EXTRACTED RECORDS Start Marker

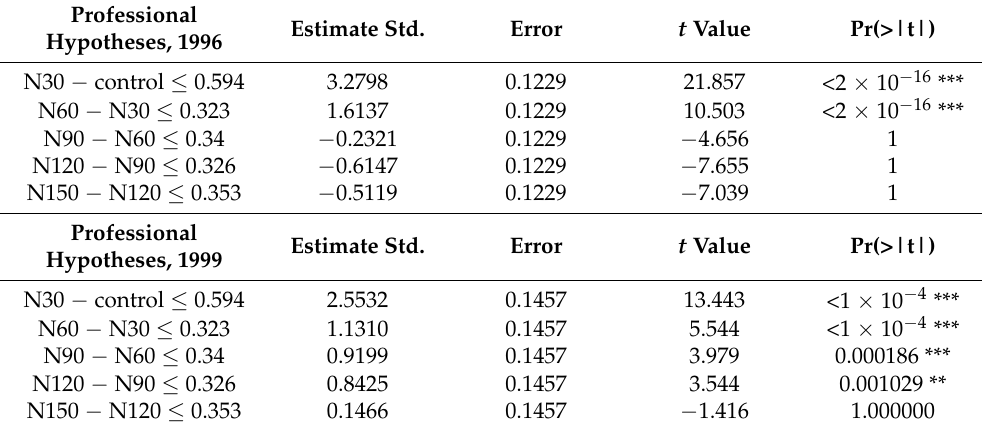
Table 4. Result of the simultaneous tests for general linear hypotheses in two different crop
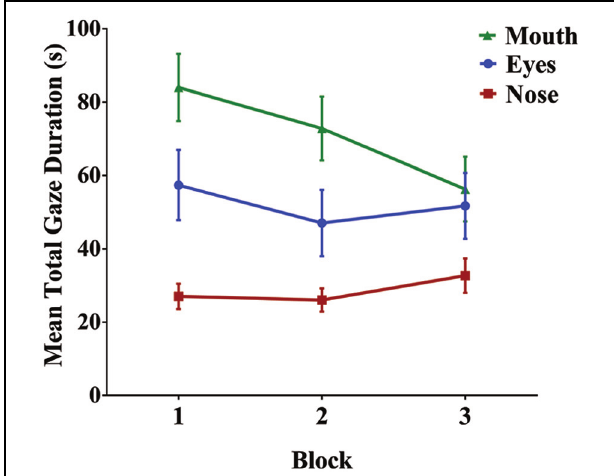
FIGURE 5 | Mean total gaze duration for each facial region across the three familiarization blocks. As familiarization progressed, there was a significant decrease in gaze duration on the mouth, but not for the eyes or nose. Error bars denote ± 1 SEM.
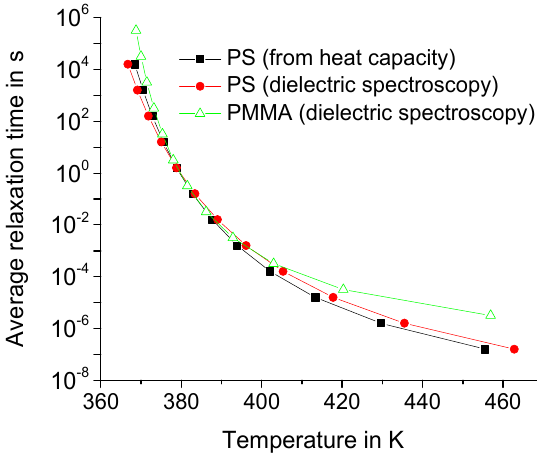
Figure 5. Temperature dependence of the average relaxation time (cid:101) τ AV ( T ) for polystyrene (PS) and poly(methyl methacrylate) (PMMA), the filled and open symbols, respectively.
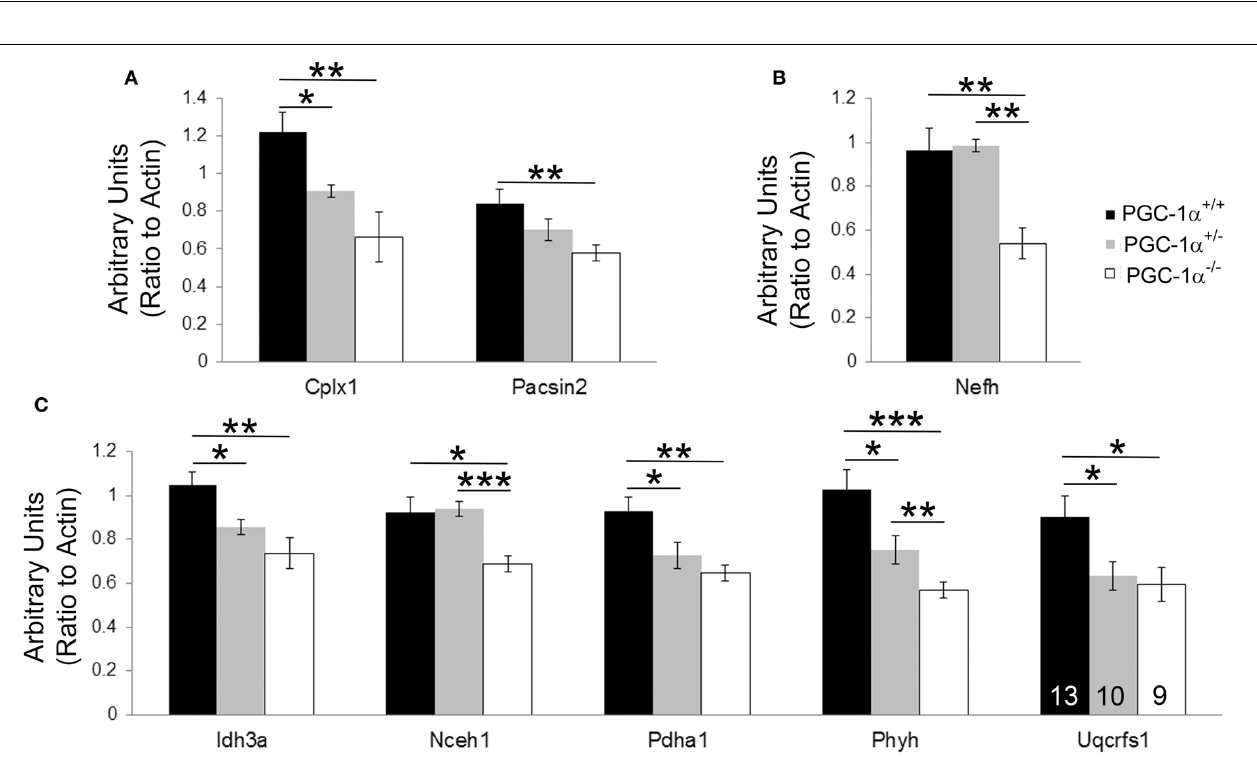
compared to their littermate controls. Representative digitized paw prints and associated step cycles are shown in (E) with RF, right front paw, RH, right hind paw, LF, left front paw, and LH, left hind paw. Two-tailed t -tests. ∗ p < 0 . 05 , ∗∗ p < 0 . 005 . n/group indicated on last bar histogram. Data are presented as mean ± SEM.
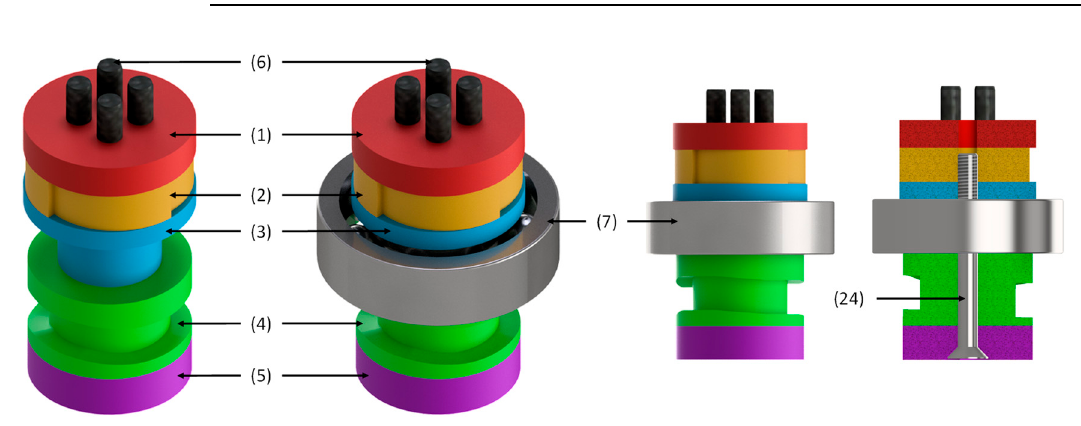
Figure 2. Actuators shaft.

EXTRACTED RECORDS End Marker

WHAT YOU WILL DO → No picture is to be printed. Output exactly the lines above from the line containing "FIGURE 5 | Mean" through the line containing "Figure 5. Temperature".

OUTPUT BELOW →
FIGURE 5 | Mean total gaze duration for each facial region across the three familiarization blocks. As familiarization progressed, there was a significant decrease in gaze duration on the mouth, but not for the eyes or nose. Error bars denote ± 1 SEM.
Figure 5. Temperature dependence of the average relaxation time (cid:101) τ AV ( T ) for polystyrene (PS) and poly(methyl methacrylate) (PMMA), the filled and open symbols, respectively.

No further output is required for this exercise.